10. Juli 2024
Recht & Gesetz
BGH-Urteil zur außerordentlichen fristlosen Kündigung im Wohnraummietrecht
Ricarda_Breiholdt
In einer wegweisenden Entscheidung klärt das Oberlandesgericht Hamm, unter welchen Umständen ein Gebäude als Einfamilienhaus gemäß den §§ 656a ff. BGB anzusehen ist. Der Fall beleuchtet die Bedeutung der Gebäudeaufteilung und Nutzungskonzeption in der Bewertung von Immobilien im Maklerrecht, und bietet tiefe Einblicke in die rechtlichen Feinheiten, die bei der Vermarktung und dem Verkauf von […]

In einer wegweisenden Entscheidung klärt das Oberlandesgericht Hamm, unter welchen Umständen ein Gebäude als Einfamilienhaus gemäß den §§ 656a ff. BGB anzusehen ist. Der Fall beleuchtet die Bedeutung der Gebäudeaufteilung und Nutzungskonzeption in der Bewertung von Immobilien im Maklerrecht, und bietet tiefe Einblicke in die rechtlichen Feinheiten, die bei der Vermarktung und dem Verkauf von Mehrfamilienhäusern beachtet werden müssen.

Sachverhalt

Der Makler erhält den Verkaufsauftrag für eine Immobilie, die aus 2 Wohnungseinheiten besteht. Dabei handelt es sich um eine circa 95 m2 große Wohnung im Erdgeschoss und eine weitere circa 145 m2 große Wohnung, die teilweise im Erdgeschoss und teilweise im Obergeschoss gelegen ist. Beide Wohnungen verfügen über separate Eingänge. Es existiert eine Verbindungstür zwischen dem Eingangsbereich der größeren Wohnung und einem ursprünglich als Wohn- und Schlafzimmer dienendem Raum der kleineren Wohnung. Beide Wohnungen hatten einen Zugang zum Keller. Von der kleineren Wohnung führte eine Treppe in den Keller, ein weiterer Zugang zum Keller war durch eine Außentreppe gegeben.
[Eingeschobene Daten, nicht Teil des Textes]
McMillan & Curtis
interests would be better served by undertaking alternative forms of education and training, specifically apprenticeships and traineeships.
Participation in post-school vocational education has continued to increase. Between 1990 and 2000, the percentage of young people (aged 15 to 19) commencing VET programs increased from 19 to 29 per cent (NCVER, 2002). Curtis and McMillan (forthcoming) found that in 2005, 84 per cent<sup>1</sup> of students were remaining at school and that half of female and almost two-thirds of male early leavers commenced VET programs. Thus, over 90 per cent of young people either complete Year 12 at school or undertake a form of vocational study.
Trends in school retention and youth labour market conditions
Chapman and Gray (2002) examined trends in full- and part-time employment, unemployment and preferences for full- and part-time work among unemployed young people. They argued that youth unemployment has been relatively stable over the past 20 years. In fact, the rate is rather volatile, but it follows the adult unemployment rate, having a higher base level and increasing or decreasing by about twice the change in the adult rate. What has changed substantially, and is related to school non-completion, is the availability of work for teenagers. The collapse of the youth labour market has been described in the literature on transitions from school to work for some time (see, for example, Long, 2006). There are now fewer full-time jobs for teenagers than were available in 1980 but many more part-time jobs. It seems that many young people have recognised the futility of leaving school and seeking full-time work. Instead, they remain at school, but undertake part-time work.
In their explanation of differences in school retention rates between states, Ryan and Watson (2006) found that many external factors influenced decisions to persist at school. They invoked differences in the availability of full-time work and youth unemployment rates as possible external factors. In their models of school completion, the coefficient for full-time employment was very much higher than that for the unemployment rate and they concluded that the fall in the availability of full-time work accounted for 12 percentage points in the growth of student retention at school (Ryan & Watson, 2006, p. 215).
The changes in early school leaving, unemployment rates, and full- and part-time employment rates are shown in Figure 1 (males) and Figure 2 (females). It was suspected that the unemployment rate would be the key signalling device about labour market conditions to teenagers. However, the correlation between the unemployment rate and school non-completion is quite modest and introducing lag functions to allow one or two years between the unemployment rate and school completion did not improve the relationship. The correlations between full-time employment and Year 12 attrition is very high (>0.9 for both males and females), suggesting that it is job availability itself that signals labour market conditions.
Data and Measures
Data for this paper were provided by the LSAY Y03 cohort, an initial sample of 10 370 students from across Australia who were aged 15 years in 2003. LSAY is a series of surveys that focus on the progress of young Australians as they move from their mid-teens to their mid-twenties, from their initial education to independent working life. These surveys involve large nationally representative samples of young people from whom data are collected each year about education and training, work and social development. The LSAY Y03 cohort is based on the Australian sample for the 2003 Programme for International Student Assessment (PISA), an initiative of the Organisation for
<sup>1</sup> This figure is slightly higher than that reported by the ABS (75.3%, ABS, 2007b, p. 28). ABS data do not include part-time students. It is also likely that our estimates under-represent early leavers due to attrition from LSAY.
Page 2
Im Maklerexposé wurde das Objekt als Zwei- bzw. Mehrfamilienhaus bezeichnet. Die Überschrift lautete: „Hoher Wohnkomfort für 2 Familien: voll durchsaniertes, gehoben ausgestattetes ZFH“. In der Objektbeschreibung hieß es: „2 separate Wohneinheiten (Teilungserklärung liegt vor)“.

Der Kaufinteressent verpflichtete sich gegenüber dem Makler zur Zahlung einer Käuferprovision in Höhe von 4,14 % einschließlich Mehrwertsteuer. Der Makler stellte nach Abschluss des Kaufvertrages seine Rechnung über 26.346 €. Der Käufer verweigerte die Zahlung, weil es sich nach seiner Auffassung um ein Einfamilienhaus i.S.d. § 656a BGB handele. Das Landgericht Bielefeld wies die Klage des Maklers ab.

Entscheidung

Das OLG Hamm gibt der Klage des Maklers statt. Der Maklervertrag war wirksam abgeschlossen; auch hatte der Makler eine Nachweistätigkeit erbracht.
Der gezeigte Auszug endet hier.